Studio album by Roxy Dekker
- Released: 7 March 2025
- Recorded: 2023–2025
- Genre: Nederpop
- Length: 29:46
- Language: Dutch
- Label: Warner Music Benelux
- Producer: Julian Vahle; Antoon; Elke Tiel; Stas Swaczyna; Lucky;

Singles from Mama I Made It
- "Anne-Fleur vakantie" Released: 26 May 2023; "Satisfyer" Released: 10 November 2023; "Sugardaddy" Released: 4 April 2024; "Gaan we weg?" Released: 12 July 2024; "Industry Plant" Released: 19 September 2024; "Ga dan!" Released: 17 January 2025; "Casual" Released: 14 March 2025; "Jouw idee" Released: 14 March 2025;

= Mama I Made It =

Mama I Made It is the debut studio album by Dutch singer and songwriter Roxy Dekker. The album was released on 7 March 2025 by Warner Music Benelux. The album features collaborations with Koen, Ronnie Flex and Russo.

== Background ==
On 26 February 2025, Dekker announced that she would release an album containing several of her successful singles. The goal was actually to have enough songs to perform at Paradiso and Melkweg and to delight her fans for a longer period of time during a festival, but in the end Dekker came up with enough songs to fill an entire album. The title of the album is a nod to a speech Dekker gave after winning an Edison.

In addition to the successful singles "Gaan we weg?", "Sugardaddy", "Satisfyer", "Industry Plant", "Ga dan!" and "Anne-Fleur vakantie", the album contains six new songs. These include two collaborations, but also the ballad "Jouw idee", with which Dekker tries to show a different side of herself. After the release of her debut album, "Casual" and "Jouw idee" were released as singles.

- [GIVEN INFORMATION]:
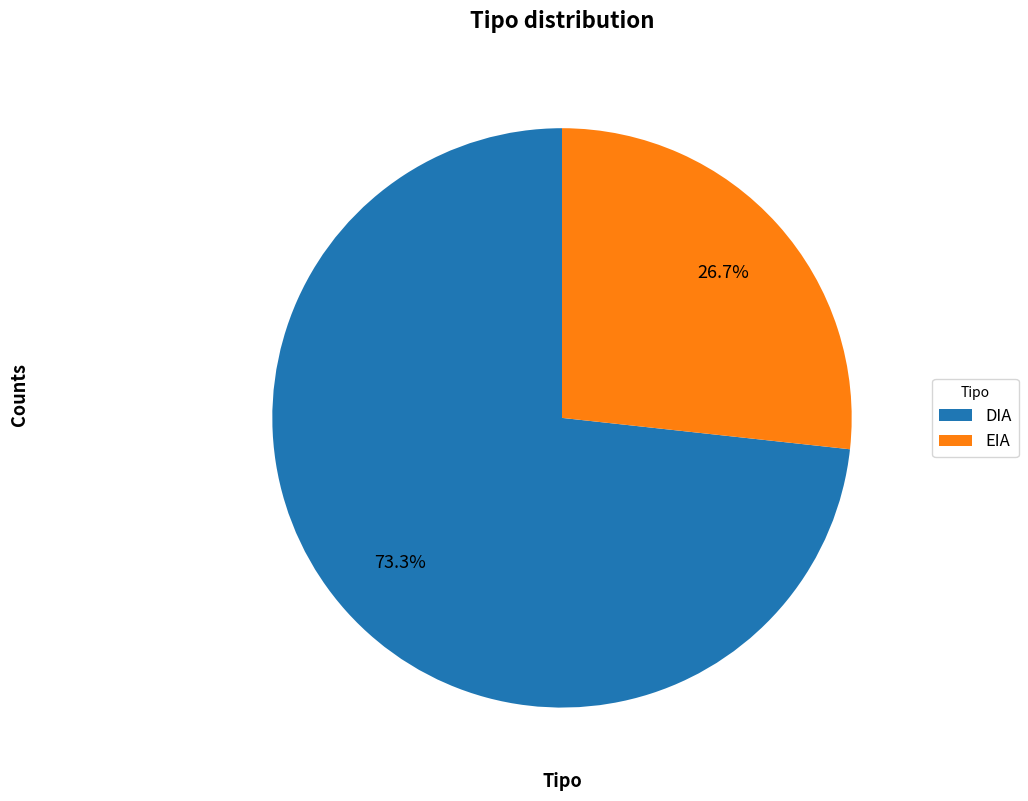

The EIA slice represents 18% of the pie. True or false?

False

- [WHAT NEEDS TO BE DONE]: In the article about Mama I Made It, rewrite the passage from "Mama I Made It is" up to and including "Flex and Russo.", replacing "debut" with "first". Rely only on the article about Mama I Made It and not on the listing.

- [TASK RESULT]:
Mama I Made It is the first studio album by Dutch singer and songwriter Roxy Dekker. The album was released on 7 March 2025 by Warner Music Benelux. The album features collaborations with Koen, Ronnie Flex and Russo.